Levine’s policy background will be useful in the role she assumed last month. As CEA’s executive director, she has a place on a number of key committees and panels, including Education Cost Sharing Task Force, which is responsible for forming recommendations in how school funding should be divvied up.
“It’s almost par for the course that you are part of every committee,” then-Acting Education Commissioner George Coleman told the superintendents while introducing Levine at the annual back-to-school meeting with superintendents.
Levine steps into the lead of the 41,000-teacher union at a pivotal time in education, as Malloy has promised to dedicate the upcoming year to reforming education. And she is starting off strong, already standing up against popular education initiatives, such as allowing charter schools to increase enrollment.
“I think we are doing just as good, if not better, with less resources than charters, and we take all children,” she said. “We don’t take our discipline problems and send them somewhere else when they aren’t behaving and we do not have the huge turnover they have in their staff.”
The antipathy toward charter schools puts her in stark contrast with the state’s new education commissioner, Stefan Pryor, who before being selected by Malloy last month was best known as the founder of the aclaimed Amistad Academy charter school in New Haven.
But those who have worked closely with her throughout the years said Levine is unlikely to back down.
“She is a tenacious advocate for teachers. She is tough,” said Mooney, who worked on the other side of the table for almost 15 years from Levine during teacher contract negotiations in Stamford.
Patrice McCarthy, head of the Connecticut Boards of Education, used the same word to describe her tactics.
“She is tenacious for her cause,” she said.
But has this tenacity left CEA with the reputation that it is unwilling to compromise or change?
Sharon Palmer, head of the Connecticut American Federation of Teachers, the other major teachers’ union in the state, said she often hears that her union is more likely to launch or support major reforms than the CEA.
“We are viewed as the more radical of the teachers’ unions. We are more likely to step out of the box for reform efforts,” she said.
Those in the education community point to AFT’s role in helping create the New Haven teachers contract, which provides for teacher evaluations that include student performance and for a mechanism to remove teachers who don’t measure up.

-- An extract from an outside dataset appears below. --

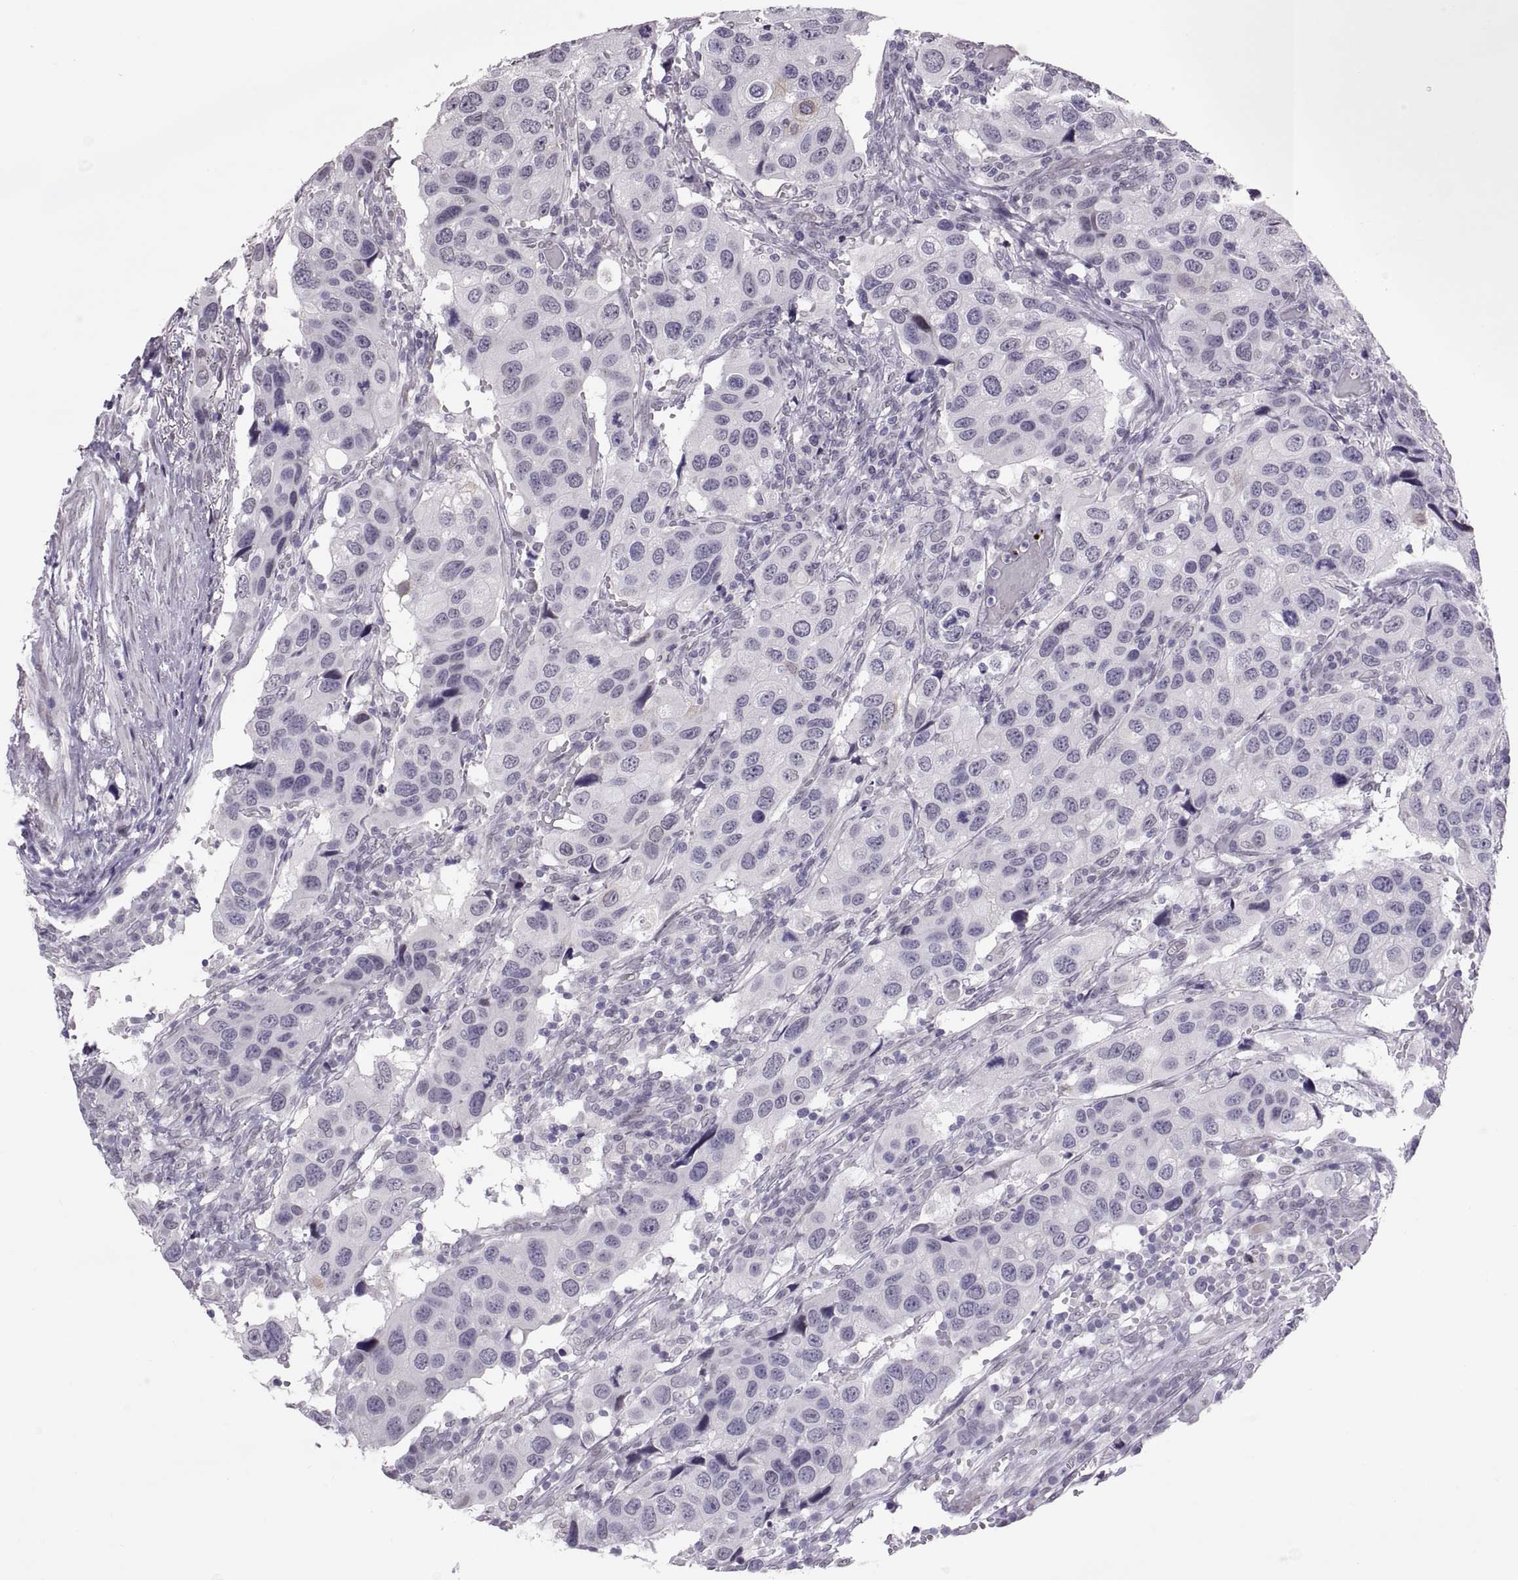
{"staining": {"intensity": "negative", "quantity": "none", "location": "none"}, "tissue": "urothelial cancer", "cell_type": "Tumor cells", "image_type": "cancer", "snomed": [{"axis": "morphology", "description": "Urothelial carcinoma, High grade"}, {"axis": "topography", "description": "Urinary bladder"}], "caption": "Urothelial carcinoma (high-grade) was stained to show a protein in brown. There is no significant staining in tumor cells.", "gene": "KRT77", "patient": {"sex": "male", "age": 79}}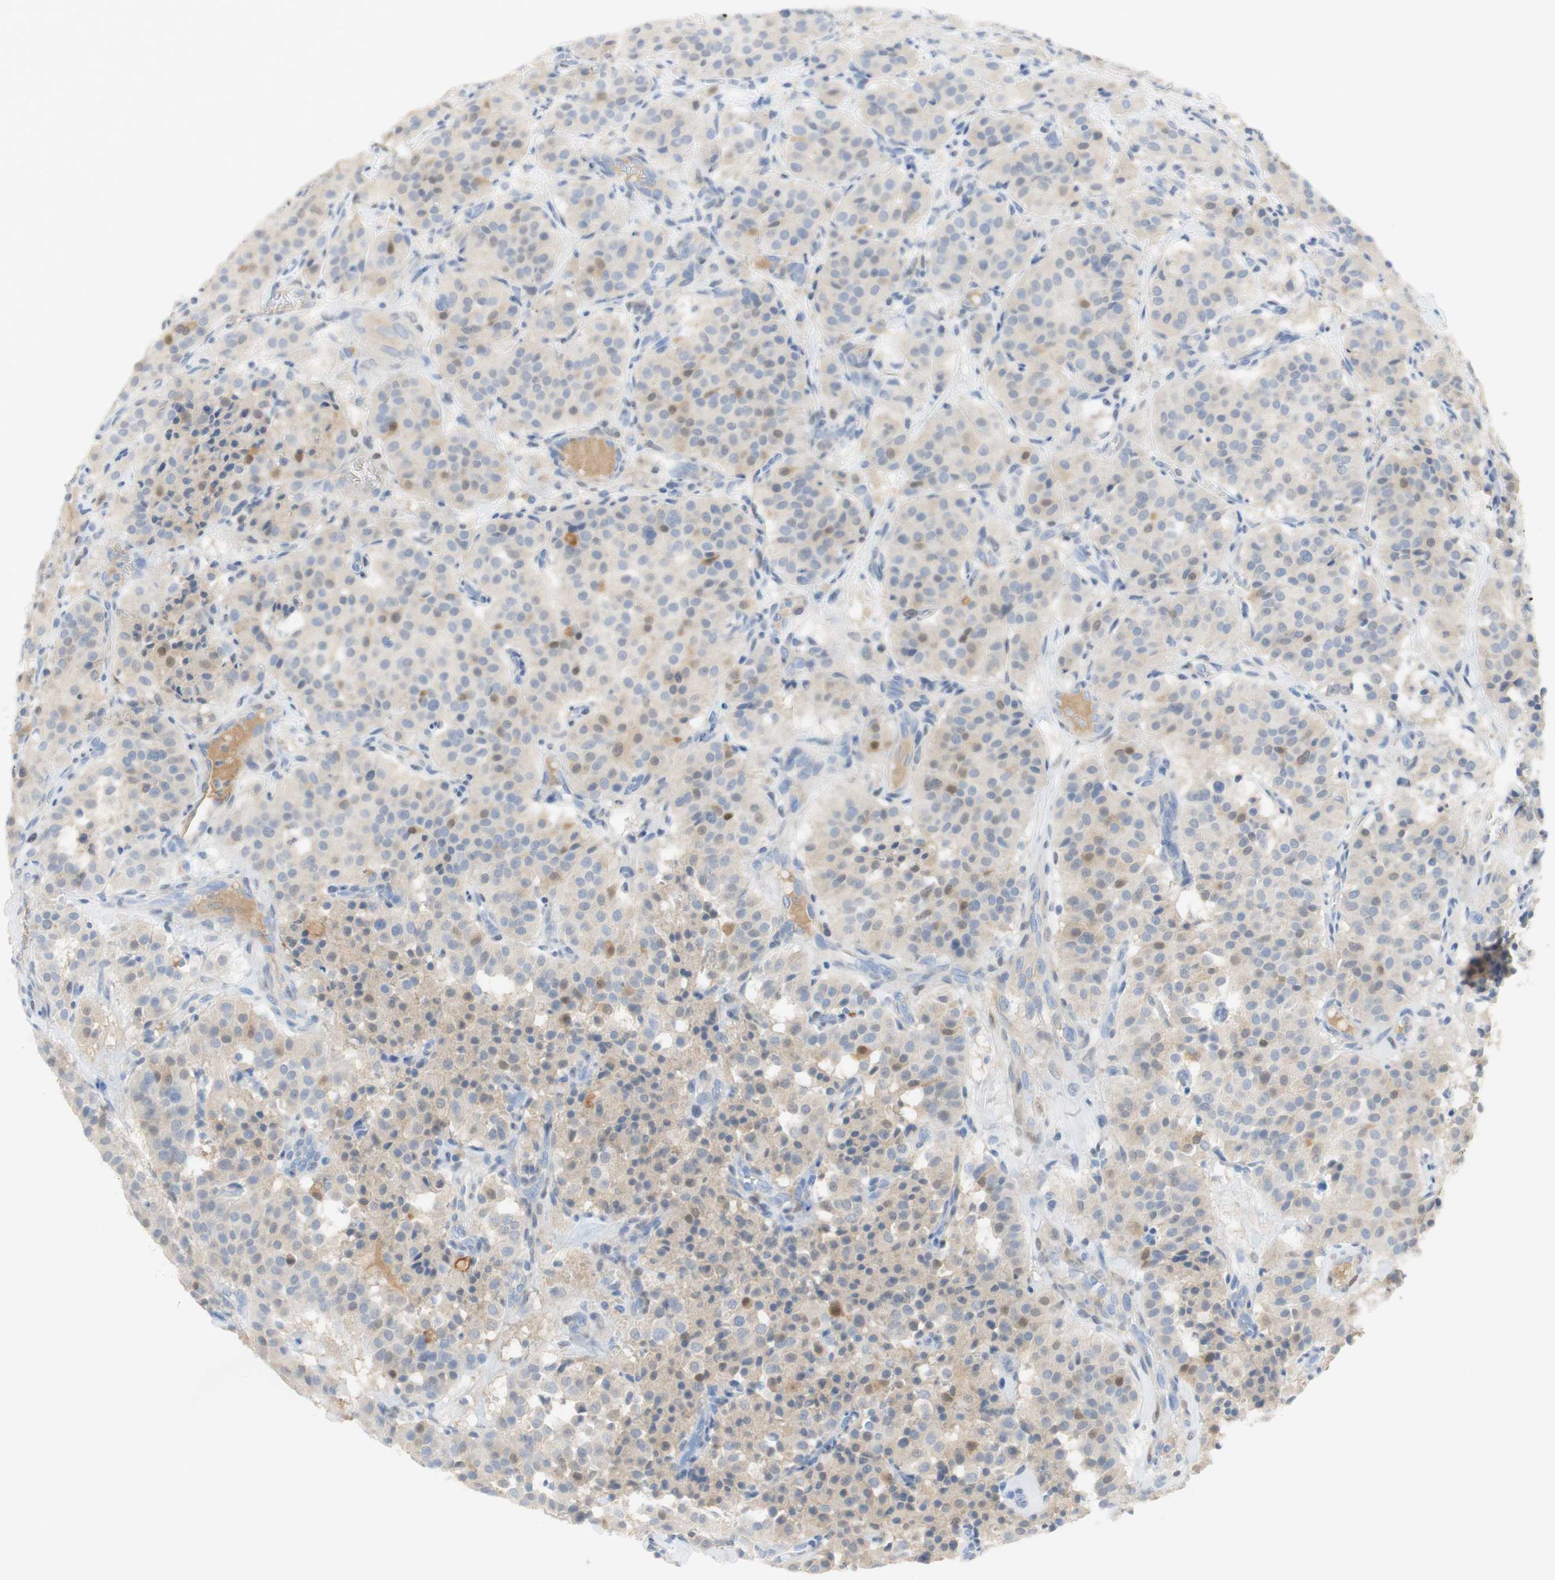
{"staining": {"intensity": "negative", "quantity": "none", "location": "none"}, "tissue": "carcinoid", "cell_type": "Tumor cells", "image_type": "cancer", "snomed": [{"axis": "morphology", "description": "Carcinoid, malignant, NOS"}, {"axis": "topography", "description": "Lung"}], "caption": "Carcinoid was stained to show a protein in brown. There is no significant positivity in tumor cells.", "gene": "SELENBP1", "patient": {"sex": "male", "age": 30}}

Pryor has said he is looking to that contract at as a potential model for other towns to follow.
Aside from dismissing teachers for bad performance, education reform groups have also been calling for teacher tenure laws to be amended so new teachers are not laid off simply because they’re new when districts face firing teaches because of tough budgets.
But Levine said this is a non-issue, and the attention surrounding the matter is unfounded.
She notes that only 1 in 5 contracts use seniority as the sole factor when laying off teachers, according to a survey CEA conducted earlier this year.
“If it’s such a big deal then why aren’t boards of education putting that on the bargaining table? They aren’t,” she said.
In her view, many of the issues facing education in the state come down to money–including higher pay for teachers. In an article published last month in a UConn economic quarterly, Levine said there is a need to “upgrade the status of the teaching profession,” including raising salaries. Many problems, she said during an interview at her office across the street from the state Capital, could be solved with increasing spending on education.
“Reform costs money,” she said. “I don’t think students are suffering from an achievement gap, I think they are suffering from a resource gap.”